* _待办事项_: 把下面条目里所有含有字符串“github”的行都挑出来，一字不改地抄下来。

* _收藏条目_:
···
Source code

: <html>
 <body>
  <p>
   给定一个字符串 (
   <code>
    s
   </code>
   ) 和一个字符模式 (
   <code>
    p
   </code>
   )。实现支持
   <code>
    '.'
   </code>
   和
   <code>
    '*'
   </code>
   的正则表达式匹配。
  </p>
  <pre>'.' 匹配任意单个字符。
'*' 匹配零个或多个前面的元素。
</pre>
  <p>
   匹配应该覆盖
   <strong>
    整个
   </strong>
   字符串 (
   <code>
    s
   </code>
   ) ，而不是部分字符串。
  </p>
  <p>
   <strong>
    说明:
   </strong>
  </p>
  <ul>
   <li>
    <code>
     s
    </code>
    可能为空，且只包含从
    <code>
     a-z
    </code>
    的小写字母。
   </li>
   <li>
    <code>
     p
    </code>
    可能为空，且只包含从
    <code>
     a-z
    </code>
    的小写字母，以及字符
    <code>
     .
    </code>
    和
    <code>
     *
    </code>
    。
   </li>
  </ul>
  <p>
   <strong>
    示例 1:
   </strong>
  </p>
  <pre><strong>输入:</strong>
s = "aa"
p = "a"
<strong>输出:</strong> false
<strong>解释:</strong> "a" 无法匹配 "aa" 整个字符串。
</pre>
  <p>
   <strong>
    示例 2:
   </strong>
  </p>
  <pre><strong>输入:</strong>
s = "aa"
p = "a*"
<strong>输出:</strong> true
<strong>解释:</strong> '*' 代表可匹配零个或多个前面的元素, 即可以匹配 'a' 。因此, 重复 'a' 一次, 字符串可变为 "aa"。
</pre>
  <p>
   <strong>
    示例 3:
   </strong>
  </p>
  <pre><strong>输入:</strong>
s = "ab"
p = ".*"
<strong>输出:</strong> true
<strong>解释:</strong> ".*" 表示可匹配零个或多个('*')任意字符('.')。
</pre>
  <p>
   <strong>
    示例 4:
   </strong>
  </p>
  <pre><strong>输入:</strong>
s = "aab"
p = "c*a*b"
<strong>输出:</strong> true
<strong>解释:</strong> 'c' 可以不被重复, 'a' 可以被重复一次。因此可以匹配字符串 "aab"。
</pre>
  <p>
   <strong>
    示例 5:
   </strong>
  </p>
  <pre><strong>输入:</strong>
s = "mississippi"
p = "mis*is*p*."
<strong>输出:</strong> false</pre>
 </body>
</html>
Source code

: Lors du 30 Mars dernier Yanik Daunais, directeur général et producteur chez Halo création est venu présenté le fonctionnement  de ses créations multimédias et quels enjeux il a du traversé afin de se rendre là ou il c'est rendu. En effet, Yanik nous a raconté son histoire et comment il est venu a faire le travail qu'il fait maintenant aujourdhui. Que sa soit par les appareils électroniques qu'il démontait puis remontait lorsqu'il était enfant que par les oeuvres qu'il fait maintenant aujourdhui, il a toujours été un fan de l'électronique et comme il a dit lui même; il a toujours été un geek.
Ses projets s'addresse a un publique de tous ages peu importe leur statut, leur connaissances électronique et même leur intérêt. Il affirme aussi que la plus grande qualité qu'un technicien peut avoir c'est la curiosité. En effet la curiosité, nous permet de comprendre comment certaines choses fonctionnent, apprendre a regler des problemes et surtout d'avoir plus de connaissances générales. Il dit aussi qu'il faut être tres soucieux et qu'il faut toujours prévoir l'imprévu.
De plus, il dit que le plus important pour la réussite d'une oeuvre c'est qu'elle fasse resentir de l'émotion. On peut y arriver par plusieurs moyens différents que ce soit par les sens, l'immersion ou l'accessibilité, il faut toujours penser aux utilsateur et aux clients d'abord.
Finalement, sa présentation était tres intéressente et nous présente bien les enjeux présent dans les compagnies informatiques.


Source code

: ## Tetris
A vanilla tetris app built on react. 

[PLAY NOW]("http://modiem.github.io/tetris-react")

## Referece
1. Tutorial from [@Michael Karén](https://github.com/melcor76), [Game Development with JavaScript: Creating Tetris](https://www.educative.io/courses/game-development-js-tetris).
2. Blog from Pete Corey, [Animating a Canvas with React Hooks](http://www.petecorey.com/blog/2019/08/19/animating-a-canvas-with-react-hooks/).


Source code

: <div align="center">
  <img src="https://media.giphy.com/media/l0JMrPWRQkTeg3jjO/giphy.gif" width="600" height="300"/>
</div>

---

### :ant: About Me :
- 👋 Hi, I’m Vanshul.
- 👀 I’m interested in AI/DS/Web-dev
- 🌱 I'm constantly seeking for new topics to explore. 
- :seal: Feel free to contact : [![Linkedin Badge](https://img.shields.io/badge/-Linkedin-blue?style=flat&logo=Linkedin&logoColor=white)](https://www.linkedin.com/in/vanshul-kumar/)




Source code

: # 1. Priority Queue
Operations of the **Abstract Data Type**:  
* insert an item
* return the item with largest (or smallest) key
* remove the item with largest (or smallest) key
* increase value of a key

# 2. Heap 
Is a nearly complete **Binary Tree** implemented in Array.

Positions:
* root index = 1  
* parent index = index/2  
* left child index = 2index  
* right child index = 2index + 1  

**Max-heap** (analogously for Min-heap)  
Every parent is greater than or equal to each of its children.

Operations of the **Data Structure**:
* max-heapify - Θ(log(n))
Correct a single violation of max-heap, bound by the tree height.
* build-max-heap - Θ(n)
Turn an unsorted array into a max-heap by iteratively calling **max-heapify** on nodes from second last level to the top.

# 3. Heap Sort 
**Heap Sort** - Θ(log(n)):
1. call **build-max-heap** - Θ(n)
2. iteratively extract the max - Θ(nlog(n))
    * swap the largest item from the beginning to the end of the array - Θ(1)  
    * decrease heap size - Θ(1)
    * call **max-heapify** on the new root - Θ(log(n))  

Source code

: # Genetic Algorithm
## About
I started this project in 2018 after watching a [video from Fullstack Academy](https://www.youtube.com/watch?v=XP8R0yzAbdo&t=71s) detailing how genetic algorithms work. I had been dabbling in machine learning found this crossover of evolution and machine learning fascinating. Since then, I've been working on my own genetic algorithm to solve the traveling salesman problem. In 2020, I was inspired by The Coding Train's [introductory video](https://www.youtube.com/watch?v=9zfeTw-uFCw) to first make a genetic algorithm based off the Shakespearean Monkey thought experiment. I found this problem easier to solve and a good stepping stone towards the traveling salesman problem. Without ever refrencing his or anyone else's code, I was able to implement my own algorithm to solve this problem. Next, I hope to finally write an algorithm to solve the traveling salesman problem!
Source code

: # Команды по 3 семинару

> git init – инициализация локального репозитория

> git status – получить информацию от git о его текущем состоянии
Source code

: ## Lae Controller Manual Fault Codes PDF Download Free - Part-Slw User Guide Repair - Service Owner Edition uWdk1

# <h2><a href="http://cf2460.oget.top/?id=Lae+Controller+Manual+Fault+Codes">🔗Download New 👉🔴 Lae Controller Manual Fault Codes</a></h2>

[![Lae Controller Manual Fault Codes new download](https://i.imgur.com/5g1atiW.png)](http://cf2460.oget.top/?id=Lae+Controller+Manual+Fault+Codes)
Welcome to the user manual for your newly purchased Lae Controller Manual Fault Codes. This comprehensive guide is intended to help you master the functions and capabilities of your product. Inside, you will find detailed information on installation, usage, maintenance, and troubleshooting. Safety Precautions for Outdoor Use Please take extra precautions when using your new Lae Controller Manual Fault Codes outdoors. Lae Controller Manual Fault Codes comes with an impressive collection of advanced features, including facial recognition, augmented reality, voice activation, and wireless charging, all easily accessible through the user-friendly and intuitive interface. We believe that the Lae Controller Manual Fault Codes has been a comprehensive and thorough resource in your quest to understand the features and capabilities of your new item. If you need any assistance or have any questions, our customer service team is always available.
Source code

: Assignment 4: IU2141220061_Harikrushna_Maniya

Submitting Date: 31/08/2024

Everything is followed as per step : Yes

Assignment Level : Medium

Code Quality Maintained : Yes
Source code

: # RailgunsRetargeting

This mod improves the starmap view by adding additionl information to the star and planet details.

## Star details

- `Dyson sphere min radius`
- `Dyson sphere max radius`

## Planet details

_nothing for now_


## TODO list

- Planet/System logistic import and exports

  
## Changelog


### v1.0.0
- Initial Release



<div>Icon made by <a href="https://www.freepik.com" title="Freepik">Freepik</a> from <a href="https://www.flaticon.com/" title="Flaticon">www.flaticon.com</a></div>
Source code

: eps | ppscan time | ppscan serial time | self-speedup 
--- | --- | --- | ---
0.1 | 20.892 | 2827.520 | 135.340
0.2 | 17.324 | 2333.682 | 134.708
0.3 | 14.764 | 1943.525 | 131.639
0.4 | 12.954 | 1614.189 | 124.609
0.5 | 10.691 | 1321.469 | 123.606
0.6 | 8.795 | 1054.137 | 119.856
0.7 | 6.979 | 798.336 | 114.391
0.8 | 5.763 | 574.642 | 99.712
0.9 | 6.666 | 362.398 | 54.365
···
* _结果_:
[PLAY NOW]("http://modiem.github.io/tetris-react")
1. Tutorial from [@Michael Karén](https://github.com/melcor76), [Game Development with JavaScript: Creating Tetris](https://www.educative.io/courses/game-development-js-tetris).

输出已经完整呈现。